Had I gotten that idea on December 3, 2009, and started playing my number, though, I would now have "invested" $2,482.00 into the $500 winning ticket that I would still be waiting for. And would be feeding a dollar every day into a piggy bank that is on schedule to give me 20 cents of it back, should the number come up tonight.

That being said, the lottery is a shameless hustle by the state.

 But, it is kind of a poor man's way to save money; the same way that a car title loan is a poor man's way to borrow it...

6 comments:

  1. Since you've got me blocked from commenting, you might as well remove me from your "blog list" since I've cleared my blog anyway.

    ReplyDelete
  2. OK now that I've come as close to taking my blog down as the internet will let me do, I can post on here again.

    Fine. In your case your blog is a vehicle for begging, and so it has a use. Also, posting about busking conditions in a place like New Orleans, where everyone wants to busk, is fine because in a sense, you're not giving away any secrets. But in my case, in a city that only tolerates buskers, and really likes beggars more, a blog about my busking exploits is kind of "giving away the farm". Kind of like, I don't exactly have a blog all about all my electronics surplus sources and all kinds of insider information on that ....

    In any case, apparently the internet will only let me comment on your blog if I don't have one going of my own. That's OK with me.

    ReplyDelete
  3. Blogger wasn't letting me post any pictures the other day; and there is a guy in here once a week "cleaning up" the computers.
    Not being able to get comments at times might be the price that I pay for having pictures of black guys screwing white girls blocked from popping up out of nowhere when I'm trying to write.

    I wouldn't consciously block anyone from commenting, so it wasn't me...

    You could rededicate your blog to another subject; change the title of it, perhaps....of course you would still have links to buskers in the side bar...

    My blog isn't (supposed to be) about anything except my unique perspective; nothing really happens a lot of days; but hopefully my "take" on the events will be amusing...like a Seinfeld episode; a whole story spawned from a triviality.
    But, also, I consider condensing it from 70,000 pages down to 700 some day and shaping it into a memoir; but I haven't settled on a solid purpose for it.

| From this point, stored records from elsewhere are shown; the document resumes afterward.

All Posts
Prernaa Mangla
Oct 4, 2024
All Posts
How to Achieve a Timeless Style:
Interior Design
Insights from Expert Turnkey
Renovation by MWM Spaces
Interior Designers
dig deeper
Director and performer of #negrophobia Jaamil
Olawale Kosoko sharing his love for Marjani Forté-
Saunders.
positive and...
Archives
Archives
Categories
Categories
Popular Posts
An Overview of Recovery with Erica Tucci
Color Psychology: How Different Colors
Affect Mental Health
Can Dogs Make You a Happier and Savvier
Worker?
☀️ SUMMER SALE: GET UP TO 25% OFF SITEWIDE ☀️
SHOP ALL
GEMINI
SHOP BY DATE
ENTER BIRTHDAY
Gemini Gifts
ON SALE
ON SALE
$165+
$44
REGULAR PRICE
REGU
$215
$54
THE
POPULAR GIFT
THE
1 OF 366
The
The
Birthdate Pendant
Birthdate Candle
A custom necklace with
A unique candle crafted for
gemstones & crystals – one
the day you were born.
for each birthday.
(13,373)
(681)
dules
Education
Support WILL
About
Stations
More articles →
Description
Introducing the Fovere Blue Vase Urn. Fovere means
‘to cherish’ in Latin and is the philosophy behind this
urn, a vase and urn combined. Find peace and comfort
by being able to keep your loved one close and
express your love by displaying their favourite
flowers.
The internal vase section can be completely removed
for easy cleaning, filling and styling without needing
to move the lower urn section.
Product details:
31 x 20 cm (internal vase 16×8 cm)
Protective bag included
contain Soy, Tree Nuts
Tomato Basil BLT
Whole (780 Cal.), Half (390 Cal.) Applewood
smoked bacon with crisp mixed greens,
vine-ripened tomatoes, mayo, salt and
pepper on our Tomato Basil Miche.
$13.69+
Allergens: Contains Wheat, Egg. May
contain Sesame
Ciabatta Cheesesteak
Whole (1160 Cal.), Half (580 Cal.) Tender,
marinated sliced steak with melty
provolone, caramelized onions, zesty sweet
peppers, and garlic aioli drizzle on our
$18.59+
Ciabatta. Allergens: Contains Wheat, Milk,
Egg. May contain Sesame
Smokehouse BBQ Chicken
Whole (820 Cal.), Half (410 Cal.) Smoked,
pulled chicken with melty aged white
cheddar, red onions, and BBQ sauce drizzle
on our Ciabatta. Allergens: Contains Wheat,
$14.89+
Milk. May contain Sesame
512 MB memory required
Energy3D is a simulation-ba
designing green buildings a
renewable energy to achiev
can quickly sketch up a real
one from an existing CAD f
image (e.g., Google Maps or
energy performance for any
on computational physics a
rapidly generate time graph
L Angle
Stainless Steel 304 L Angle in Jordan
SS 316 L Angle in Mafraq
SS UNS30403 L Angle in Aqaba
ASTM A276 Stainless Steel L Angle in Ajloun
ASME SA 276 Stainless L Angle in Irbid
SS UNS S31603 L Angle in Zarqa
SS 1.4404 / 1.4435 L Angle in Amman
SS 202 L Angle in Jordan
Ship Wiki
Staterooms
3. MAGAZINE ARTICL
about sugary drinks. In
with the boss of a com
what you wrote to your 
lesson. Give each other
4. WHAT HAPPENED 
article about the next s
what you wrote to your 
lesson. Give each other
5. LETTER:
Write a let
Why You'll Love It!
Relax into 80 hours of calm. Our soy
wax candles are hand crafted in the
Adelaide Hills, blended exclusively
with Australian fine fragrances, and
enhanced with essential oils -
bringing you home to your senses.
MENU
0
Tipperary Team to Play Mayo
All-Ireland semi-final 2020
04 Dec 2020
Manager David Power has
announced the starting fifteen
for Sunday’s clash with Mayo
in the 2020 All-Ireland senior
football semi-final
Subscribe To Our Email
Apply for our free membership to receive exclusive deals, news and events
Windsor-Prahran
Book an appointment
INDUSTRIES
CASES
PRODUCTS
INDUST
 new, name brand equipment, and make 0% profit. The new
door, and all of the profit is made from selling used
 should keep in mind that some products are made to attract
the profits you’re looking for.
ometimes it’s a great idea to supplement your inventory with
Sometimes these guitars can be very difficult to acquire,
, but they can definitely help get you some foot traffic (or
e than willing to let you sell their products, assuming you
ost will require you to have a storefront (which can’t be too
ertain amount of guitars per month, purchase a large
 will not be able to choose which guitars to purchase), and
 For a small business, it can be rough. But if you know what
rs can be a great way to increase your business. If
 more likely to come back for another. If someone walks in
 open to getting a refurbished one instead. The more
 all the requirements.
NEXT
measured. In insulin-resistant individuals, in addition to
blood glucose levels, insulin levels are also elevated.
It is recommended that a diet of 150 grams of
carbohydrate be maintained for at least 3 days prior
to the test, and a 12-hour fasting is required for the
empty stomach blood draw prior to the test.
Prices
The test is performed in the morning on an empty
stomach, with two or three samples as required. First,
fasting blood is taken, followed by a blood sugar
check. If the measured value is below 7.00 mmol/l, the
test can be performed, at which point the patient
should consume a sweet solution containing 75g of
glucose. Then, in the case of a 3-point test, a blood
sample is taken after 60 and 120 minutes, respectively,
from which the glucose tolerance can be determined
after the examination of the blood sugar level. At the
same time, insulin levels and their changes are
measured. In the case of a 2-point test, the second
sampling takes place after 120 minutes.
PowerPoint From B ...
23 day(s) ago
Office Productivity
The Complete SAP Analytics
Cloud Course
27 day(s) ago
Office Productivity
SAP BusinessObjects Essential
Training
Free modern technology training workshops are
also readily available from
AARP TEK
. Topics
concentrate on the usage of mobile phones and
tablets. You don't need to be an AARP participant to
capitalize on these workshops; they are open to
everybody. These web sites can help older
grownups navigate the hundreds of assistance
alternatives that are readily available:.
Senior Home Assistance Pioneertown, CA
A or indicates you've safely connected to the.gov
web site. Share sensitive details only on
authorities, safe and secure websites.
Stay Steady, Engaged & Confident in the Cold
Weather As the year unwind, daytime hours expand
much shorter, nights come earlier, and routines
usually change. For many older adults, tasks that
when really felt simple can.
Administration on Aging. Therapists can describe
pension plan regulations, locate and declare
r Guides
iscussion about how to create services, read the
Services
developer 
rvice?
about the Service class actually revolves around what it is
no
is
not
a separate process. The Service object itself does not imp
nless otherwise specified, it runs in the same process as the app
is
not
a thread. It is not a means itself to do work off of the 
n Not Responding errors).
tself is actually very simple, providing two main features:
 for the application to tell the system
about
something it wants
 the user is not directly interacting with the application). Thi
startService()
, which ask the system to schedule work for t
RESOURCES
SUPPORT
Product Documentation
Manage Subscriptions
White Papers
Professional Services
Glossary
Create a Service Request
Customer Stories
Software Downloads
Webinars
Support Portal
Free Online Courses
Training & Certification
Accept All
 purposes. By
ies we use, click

I would argue that if it was a "vehicle for begging" I would at least put a PayPal button on it...and might print up business cards to keep at my busking spot...

    When the rare person walks up and say's "I read your blog, and I wanted to meet you," then winds up giving me 20 or 50 bucks, then, sure, it is because of the blog, but the person also knows how much I will appreciate that amount of money from the blog.

    It's like someone who hands money to a guy who looks homeless and say's "You look like you could use this." Are his clothes a vehicle for begging?

    ReplyDelete
  4. @Alex in California: You can go from the dashboard, to "settings" and the "other" and see a "delete blog" button, right next to a "back up blog" one...

    ReplyDelete
  5. I'll keep on my quest for the "delete blog" button but I'm still convinced it does not exist. The end result is I have a few dead blogs floating around out there with nothing on them.

    I guess a raggedy-ass homeless person's clothes ARE a vehicle for begging, because I've met tons of homeless people who don't look homeless. It's a trade-off. There's more to be made begging than in working a regular job, but the trade-off is that if you look homeless, you can't use most bathrooms, getting things as simple as drinking water is hard, and now you have to beg for a lot of things normal-looking people get for free. For instance, there are no drinking fountains in San Jose. And bottled water is expensive. The end result is, that beggar asking for a dollar for water is probably doing just that, to get water that adds up to $8 a gallon. On the "homeless expense plan", milk adds up to $12 a gallon in this town. It's a good thing begging pays well, I guess.

    ReplyDelete
  6. OK I've just checked and this "delete blog" thing you speak of does not exist.